▶ **原文抜粋**
╭──
同著は、その連載当時、来る注文は拒まず、面白さには妥協しない手塚と、アシスタントや編集者を巡る舞台裏を描いた。「週刊少年チャンピオン」に2009~2011年にかけて掲載された読み切り企画で、好評だったことから単行本化された。2011年7月20日に刊行し、12月まで5版を重ねている。

原作者の宮崎さんは直江津高校を卒業後、大学進学で上京。29歳のときに漫画原作者として独立し、ミステリー、時代劇、ドキュメンタリーなど、幅広いジャンルを手がけた。10年前に故郷の上越市に戻り、地方に住みながら仕事を続けている。
╰──
▶ **記録データ**
╭──
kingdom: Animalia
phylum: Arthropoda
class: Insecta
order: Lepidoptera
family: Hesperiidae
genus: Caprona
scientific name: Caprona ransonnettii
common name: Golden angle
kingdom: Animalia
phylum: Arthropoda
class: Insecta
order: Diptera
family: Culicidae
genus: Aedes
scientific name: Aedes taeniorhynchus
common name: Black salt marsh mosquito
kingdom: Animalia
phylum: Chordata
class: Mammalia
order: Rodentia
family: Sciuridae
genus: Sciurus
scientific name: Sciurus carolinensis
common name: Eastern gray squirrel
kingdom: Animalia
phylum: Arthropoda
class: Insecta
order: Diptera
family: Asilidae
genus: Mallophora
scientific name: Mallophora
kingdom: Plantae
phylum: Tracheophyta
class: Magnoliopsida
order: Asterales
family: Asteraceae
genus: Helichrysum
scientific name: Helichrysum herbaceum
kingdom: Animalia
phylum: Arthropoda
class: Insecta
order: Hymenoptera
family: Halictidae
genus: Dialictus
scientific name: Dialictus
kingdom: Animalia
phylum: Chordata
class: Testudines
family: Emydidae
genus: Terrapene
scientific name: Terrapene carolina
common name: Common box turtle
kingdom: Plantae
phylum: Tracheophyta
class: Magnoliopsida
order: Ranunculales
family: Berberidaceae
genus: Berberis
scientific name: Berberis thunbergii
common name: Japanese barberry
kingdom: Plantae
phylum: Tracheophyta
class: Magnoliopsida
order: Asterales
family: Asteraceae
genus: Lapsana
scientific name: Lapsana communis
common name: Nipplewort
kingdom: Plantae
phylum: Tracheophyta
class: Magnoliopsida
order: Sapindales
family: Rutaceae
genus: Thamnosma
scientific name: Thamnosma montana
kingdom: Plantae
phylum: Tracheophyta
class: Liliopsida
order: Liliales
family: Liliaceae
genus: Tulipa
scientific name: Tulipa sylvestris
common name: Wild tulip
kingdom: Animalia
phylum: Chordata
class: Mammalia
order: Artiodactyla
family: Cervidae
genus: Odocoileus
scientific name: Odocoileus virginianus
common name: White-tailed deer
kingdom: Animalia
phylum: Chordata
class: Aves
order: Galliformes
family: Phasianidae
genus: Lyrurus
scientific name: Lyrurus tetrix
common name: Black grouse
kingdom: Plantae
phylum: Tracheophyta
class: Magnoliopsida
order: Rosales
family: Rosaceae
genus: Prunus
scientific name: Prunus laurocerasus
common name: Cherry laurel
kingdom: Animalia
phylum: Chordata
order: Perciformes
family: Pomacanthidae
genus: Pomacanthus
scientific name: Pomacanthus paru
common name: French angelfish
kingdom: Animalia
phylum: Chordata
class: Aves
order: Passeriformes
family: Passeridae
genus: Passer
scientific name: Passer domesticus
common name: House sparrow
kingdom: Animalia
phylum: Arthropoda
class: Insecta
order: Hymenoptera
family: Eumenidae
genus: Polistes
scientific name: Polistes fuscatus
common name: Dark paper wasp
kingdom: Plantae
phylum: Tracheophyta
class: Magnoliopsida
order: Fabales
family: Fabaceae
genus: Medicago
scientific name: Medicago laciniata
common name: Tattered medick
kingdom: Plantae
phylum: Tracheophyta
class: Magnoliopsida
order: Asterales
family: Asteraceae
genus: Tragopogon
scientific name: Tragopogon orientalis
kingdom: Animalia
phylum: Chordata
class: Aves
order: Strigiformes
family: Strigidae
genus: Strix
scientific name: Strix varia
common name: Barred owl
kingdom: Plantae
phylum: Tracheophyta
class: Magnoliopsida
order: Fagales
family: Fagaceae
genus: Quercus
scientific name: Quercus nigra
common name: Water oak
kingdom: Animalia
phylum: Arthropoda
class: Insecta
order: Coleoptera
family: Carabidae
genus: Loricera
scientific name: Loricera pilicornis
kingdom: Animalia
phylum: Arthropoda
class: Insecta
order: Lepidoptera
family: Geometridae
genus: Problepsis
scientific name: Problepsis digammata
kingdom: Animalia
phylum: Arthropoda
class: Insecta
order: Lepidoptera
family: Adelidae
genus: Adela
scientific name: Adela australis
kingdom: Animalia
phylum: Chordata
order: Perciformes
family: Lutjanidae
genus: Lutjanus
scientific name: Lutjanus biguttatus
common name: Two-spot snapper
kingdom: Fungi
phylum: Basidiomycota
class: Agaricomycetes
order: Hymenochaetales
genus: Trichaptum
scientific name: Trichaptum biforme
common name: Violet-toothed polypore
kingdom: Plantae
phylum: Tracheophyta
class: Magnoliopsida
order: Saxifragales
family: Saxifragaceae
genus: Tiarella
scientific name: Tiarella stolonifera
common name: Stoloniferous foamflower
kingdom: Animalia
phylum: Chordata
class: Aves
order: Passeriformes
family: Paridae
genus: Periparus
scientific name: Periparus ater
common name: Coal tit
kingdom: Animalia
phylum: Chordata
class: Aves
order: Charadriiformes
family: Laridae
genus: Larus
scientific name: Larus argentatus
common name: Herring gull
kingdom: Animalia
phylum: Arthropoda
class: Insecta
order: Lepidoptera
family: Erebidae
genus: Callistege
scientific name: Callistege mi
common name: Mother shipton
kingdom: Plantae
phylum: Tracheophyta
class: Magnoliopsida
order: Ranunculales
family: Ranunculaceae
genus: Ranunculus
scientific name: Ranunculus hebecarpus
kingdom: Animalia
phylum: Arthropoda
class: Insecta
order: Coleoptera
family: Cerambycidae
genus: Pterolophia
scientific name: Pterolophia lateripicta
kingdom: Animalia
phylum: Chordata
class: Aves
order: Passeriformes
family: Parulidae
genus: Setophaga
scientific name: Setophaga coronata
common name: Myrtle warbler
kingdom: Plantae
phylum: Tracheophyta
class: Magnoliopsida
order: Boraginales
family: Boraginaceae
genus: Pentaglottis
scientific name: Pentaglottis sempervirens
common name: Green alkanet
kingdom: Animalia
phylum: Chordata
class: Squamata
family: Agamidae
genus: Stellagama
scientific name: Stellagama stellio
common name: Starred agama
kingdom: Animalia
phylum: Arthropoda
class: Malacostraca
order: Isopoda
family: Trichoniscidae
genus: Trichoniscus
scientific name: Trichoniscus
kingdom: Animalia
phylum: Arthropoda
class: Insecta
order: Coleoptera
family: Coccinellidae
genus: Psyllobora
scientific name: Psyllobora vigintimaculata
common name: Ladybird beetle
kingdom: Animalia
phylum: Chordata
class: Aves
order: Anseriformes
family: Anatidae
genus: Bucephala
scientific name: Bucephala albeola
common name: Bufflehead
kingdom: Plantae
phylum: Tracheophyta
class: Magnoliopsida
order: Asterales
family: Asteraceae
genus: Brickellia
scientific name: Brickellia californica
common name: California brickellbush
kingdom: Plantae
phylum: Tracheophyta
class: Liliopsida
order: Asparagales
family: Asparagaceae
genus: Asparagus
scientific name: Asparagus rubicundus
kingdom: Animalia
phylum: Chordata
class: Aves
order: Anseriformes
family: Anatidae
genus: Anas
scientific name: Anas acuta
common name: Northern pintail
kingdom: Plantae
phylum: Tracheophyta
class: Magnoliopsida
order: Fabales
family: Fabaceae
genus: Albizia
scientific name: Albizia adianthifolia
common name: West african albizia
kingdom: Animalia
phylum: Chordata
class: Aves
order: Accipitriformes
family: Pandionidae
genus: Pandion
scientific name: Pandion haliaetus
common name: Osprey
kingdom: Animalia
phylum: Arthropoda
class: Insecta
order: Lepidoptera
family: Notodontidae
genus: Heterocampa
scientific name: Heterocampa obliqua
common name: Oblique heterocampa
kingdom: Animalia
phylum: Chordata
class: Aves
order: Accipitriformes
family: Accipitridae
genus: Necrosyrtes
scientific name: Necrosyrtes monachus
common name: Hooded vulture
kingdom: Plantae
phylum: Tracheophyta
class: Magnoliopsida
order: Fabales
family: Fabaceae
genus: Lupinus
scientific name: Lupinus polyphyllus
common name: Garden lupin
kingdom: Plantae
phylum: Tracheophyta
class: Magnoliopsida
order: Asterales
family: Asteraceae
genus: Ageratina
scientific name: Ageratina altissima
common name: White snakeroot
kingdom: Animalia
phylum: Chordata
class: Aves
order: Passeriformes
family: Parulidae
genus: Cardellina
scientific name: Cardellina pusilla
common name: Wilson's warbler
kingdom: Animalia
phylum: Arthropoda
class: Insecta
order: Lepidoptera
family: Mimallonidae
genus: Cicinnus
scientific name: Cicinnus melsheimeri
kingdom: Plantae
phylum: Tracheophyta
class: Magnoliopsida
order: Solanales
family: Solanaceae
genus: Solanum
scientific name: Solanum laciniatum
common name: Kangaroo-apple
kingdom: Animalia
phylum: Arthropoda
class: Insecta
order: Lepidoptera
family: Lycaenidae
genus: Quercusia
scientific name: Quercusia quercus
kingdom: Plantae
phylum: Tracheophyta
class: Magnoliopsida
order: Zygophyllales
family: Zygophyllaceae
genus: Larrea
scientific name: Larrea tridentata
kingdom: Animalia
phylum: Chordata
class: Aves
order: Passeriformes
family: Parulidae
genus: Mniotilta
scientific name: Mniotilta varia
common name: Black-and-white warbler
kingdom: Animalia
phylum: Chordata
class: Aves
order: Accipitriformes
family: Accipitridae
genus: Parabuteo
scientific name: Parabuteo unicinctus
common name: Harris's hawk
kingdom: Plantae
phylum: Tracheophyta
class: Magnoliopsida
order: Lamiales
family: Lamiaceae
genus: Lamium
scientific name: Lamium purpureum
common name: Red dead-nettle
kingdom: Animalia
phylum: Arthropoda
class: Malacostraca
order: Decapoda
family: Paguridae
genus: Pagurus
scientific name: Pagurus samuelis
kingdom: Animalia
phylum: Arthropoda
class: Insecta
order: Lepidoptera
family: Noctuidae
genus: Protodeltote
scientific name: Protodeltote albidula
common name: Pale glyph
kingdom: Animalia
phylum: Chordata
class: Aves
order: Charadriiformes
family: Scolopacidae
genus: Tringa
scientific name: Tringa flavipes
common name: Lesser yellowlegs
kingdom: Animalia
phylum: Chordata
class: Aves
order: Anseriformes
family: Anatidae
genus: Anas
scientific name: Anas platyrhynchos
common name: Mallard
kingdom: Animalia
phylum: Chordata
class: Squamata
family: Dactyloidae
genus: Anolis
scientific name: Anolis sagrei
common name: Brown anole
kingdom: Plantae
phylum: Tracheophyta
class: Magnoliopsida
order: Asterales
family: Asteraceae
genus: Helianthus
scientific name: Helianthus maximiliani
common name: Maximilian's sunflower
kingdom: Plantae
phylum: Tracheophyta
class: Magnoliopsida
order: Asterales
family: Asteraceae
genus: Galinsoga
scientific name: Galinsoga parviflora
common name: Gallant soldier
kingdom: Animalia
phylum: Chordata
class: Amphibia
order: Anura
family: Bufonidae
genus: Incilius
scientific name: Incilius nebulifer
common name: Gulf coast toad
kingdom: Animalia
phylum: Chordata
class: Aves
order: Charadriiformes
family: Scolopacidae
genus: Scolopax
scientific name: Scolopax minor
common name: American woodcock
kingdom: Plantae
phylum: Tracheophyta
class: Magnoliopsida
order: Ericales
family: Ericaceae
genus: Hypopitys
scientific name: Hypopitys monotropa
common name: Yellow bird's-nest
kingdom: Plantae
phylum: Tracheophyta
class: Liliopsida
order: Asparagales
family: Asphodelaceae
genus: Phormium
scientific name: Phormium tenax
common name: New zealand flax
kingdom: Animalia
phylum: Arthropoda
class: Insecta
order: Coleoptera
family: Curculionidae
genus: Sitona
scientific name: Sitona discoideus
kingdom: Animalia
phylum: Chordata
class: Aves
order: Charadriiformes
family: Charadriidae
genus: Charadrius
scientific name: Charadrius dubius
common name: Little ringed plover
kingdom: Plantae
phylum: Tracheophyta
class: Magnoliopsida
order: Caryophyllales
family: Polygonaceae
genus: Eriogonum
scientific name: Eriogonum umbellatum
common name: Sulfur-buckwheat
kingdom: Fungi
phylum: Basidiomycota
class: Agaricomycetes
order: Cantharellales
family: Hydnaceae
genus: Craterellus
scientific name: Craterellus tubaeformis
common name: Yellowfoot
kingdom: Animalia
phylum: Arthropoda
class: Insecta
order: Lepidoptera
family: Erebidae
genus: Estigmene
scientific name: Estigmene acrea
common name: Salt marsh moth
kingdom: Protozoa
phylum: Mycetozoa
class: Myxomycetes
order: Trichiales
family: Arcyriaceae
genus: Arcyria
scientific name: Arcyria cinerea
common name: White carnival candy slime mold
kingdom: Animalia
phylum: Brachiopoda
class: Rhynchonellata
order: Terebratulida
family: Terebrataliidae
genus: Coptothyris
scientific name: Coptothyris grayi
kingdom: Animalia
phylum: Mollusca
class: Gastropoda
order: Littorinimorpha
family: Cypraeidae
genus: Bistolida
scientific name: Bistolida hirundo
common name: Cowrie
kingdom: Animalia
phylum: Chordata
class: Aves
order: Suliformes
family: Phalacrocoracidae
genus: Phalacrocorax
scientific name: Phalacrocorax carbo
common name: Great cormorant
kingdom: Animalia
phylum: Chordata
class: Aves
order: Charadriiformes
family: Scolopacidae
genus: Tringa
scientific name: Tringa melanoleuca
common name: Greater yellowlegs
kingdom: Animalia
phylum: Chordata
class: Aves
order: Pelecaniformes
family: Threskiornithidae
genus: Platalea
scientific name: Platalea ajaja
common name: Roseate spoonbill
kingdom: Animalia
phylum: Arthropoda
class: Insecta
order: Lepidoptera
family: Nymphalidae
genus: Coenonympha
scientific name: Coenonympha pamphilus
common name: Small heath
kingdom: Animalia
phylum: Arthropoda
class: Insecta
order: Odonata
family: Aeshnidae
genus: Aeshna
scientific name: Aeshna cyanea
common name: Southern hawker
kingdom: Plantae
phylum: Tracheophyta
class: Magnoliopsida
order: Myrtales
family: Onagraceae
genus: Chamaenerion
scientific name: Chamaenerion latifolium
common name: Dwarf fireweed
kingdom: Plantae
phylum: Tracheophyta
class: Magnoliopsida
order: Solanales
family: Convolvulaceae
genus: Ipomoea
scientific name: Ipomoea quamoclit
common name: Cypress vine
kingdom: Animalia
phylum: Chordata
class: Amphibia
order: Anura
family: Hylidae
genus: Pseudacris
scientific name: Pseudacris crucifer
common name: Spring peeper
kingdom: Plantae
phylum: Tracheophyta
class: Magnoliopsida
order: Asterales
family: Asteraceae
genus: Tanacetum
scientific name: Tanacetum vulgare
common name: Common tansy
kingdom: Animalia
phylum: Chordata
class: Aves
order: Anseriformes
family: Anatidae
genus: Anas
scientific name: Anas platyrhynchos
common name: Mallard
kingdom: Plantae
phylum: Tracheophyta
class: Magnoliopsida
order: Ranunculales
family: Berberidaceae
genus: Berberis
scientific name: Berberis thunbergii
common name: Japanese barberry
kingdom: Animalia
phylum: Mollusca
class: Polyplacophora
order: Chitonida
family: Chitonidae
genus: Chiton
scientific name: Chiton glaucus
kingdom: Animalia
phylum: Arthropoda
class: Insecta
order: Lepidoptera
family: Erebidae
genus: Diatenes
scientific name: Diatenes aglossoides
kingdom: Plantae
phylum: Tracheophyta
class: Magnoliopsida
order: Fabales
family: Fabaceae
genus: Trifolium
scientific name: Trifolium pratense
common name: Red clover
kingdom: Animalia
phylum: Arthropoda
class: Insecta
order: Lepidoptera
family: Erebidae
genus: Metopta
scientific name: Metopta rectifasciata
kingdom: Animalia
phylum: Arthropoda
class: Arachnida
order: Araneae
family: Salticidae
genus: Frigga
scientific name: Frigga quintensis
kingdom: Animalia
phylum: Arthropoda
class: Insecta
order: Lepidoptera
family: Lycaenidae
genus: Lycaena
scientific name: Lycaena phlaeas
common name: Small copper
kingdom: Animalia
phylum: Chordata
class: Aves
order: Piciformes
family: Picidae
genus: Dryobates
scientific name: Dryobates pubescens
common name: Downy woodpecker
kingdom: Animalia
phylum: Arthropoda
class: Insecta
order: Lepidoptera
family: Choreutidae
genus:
╰──
▶ **作業課題**
原文抜粋において、同著の単行本が刊行された年月日はいつと記されていますか。

▶ **完了課題**
2011年7月20日です。